Da svolgere: Riporta per intero l'estratto fonte, parola per parola e senza alcuna modifica.

Estratto fonte:
•••••

Sotto Torchio - 7 Giugno 2022

Politiche 2023, Palamara: “Mi candiderò. Giustizia e verità interessano all’elettorato”

Per l’approfondimento quotidiano su Riformista Tv a Sotto Torchio condotto da Aldo Torchiaro entriamo nel merito dei Referendum con una persona che non ha bisogno di presentazioni, Luca Palamara. È stato a capo della Magistratura associata, è stato protagonista di una vicenda sul funzionamento della magistratura in Italia. Palamara ha anche scritto insieme a Sallusti due bestseller Il Sistema prima poi l’ultimo Lobby e Logge.

•••••

Voci estratte:
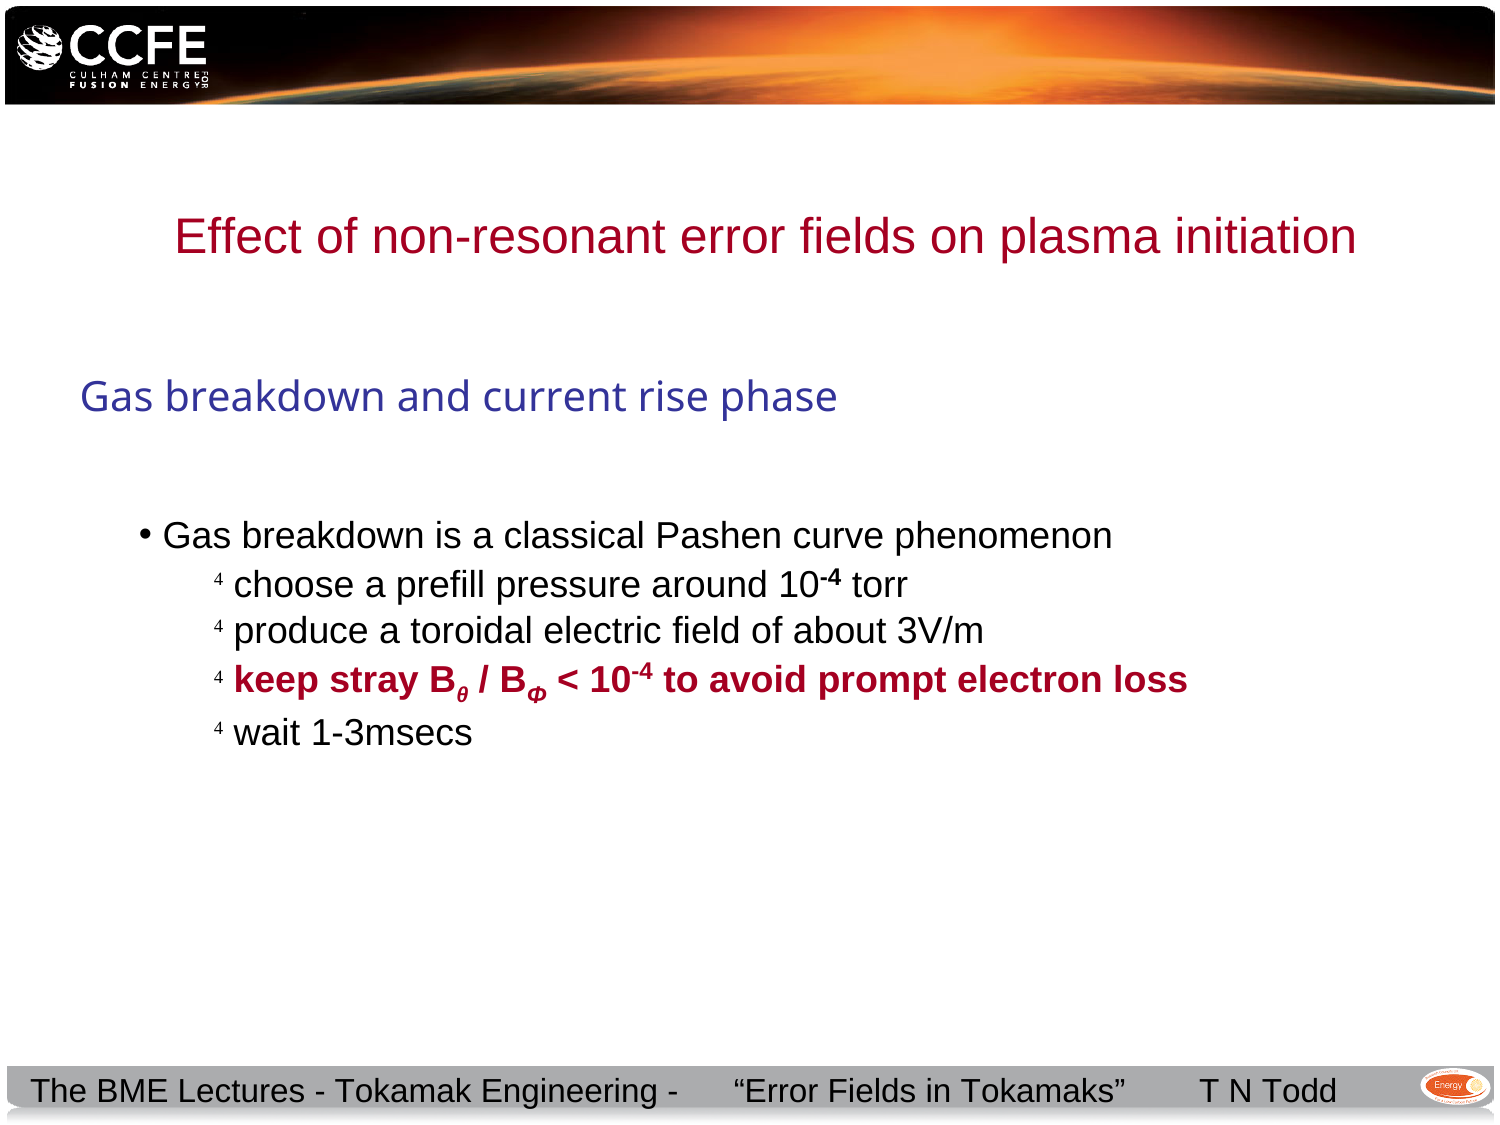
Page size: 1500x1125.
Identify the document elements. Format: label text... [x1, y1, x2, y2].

text_box Gas breakdown is a classical Pashen curve phenomenon choose a prefill pressure around 10-4 torr produce a toroidal electric field of about 3V/m keep stray Bθ / BΦ < 10-4 to avoid prompt electron loss wait 1-3msecs [123, 503, 1334, 806]
text_box Gas breakdown and current rise phase [64, 361, 854, 428]
picture [5, 6, 1495, 105]
text_box Effect of non-resonant error fields on plasma initiation [159, 196, 1374, 272]
picture [1421, 1067, 1490, 1106]
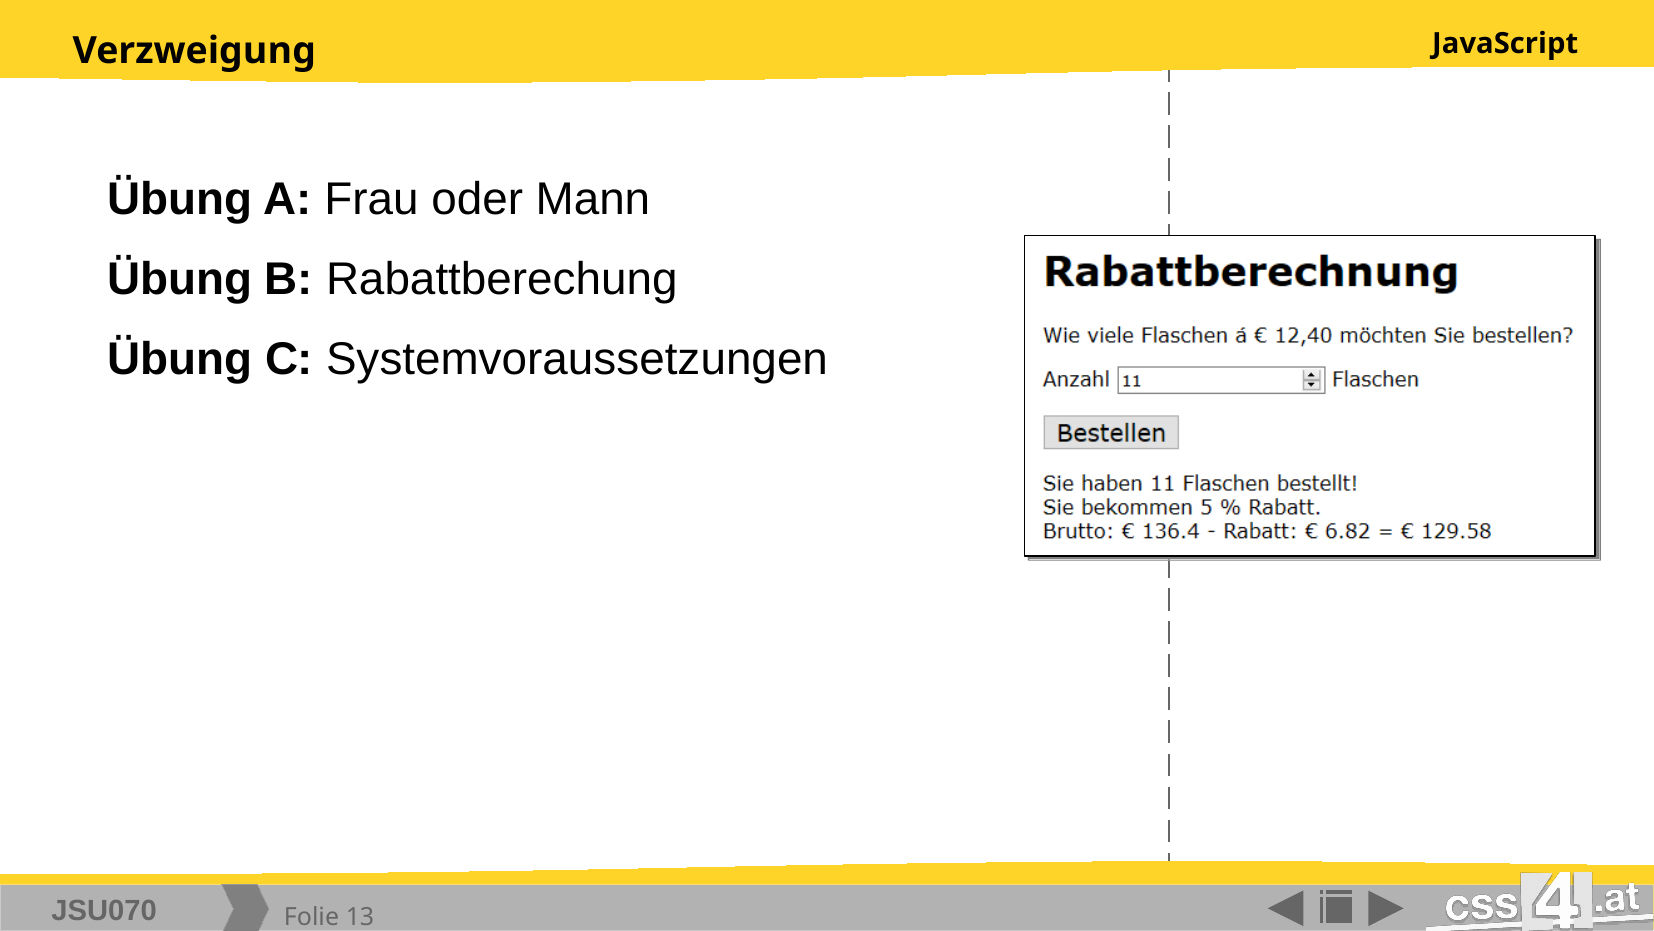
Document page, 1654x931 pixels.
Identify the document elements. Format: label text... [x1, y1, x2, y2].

text_box Übung B: Rabattberechung [92, 245, 693, 312]
picture [1025, 236, 1595, 556]
text_box JSU070 [36, 886, 209, 931]
text_box Verzweigung [57, 16, 416, 69]
text_box JavaScript [1417, 15, 1607, 60]
text_box [0, 861, 1654, 931]
text_box Folie <Foliennummer> [269, 891, 542, 931]
text_box [0, 0, 1654, 83]
text_box Übung A: Frau oder Mann [92, 165, 678, 232]
text_box Übung C: Systemvoraussetzungen [92, 325, 857, 392]
picture [1426, 872, 1654, 931]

•••••

Risultato esercizio:
Sotto Torchio - 7 Giugno 2022

Politiche 2023, Palamara: “Mi candiderò. Giustizia e verità interessano all’elettorato”

Per l’approfondimento quotidiano su Riformista Tv a Sotto Torchio condotto da Aldo Torchiaro entriamo nel merito dei Referendum con una persona che non ha bisogno di presentazioni, Luca Palamara. È stato a capo della Magistratura associata, è stato protagonista di una vicenda sul funzionamento della magistratura in Italia. Palamara ha anche scritto insieme a Sallusti due bestseller Il Sistema prima poi l’ultimo Lobby e Logge.